◆ **Your assignment**
The answer must be every line of the records below that contains the word "מכירים".

-=-=-=-=-

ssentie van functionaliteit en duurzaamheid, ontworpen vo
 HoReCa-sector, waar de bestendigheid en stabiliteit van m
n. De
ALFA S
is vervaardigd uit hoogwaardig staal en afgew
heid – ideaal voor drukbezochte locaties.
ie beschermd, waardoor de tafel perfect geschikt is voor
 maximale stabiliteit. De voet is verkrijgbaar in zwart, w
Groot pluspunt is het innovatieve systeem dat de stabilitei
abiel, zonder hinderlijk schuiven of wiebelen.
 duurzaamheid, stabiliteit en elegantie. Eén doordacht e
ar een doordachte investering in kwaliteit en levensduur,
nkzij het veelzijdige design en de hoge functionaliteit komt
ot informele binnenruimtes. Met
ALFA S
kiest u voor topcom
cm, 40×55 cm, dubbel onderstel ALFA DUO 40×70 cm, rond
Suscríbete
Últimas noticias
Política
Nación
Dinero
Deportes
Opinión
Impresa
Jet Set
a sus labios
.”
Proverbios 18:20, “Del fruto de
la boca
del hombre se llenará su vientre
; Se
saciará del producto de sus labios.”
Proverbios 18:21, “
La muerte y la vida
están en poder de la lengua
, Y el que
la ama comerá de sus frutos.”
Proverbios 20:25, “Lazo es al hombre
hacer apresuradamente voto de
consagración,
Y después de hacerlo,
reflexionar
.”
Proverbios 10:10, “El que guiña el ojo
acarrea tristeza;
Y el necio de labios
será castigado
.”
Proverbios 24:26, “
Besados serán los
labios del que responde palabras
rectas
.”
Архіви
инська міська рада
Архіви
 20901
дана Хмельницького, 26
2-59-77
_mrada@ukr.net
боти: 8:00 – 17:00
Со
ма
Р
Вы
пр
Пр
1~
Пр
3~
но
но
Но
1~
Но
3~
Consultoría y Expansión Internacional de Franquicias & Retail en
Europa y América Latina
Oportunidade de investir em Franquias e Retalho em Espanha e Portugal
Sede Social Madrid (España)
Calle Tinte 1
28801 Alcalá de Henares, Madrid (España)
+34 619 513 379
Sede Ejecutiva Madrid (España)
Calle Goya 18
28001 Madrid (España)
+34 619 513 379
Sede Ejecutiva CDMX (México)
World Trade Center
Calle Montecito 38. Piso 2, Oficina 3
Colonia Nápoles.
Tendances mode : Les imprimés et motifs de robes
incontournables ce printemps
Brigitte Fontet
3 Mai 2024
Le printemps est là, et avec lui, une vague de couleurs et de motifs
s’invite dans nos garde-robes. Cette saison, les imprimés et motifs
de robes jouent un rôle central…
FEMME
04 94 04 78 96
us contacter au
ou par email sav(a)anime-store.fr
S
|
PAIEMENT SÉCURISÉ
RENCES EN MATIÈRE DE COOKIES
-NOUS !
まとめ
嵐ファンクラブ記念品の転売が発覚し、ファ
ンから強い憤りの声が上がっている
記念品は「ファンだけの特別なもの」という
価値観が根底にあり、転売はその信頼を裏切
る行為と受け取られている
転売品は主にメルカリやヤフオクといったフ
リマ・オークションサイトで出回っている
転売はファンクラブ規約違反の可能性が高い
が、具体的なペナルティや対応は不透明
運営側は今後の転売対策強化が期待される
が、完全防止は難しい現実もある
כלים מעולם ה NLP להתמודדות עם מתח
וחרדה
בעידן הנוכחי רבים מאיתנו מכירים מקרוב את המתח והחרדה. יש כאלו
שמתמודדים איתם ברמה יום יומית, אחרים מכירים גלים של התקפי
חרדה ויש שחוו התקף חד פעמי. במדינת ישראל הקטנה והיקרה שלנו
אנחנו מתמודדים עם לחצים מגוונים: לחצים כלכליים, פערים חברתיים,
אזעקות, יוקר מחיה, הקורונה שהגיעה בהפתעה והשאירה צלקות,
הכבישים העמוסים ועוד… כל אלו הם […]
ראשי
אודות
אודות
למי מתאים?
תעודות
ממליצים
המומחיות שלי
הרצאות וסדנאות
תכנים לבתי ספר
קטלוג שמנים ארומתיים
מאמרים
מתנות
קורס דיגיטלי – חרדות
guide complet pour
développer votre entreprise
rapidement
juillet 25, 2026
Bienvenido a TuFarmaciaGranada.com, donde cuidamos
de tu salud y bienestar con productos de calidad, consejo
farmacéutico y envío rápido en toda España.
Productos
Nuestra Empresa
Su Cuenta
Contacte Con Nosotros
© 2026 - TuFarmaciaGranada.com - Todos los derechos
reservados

-=-=-=-=-

◆ **Task solution**
בעידן הנוכחי רבים מאיתנו מכירים מקרוב את המתח והחרדה. יש כאלו
שמתמודדים איתם ברמה יום יומית, אחרים מכירים גלים של התקפי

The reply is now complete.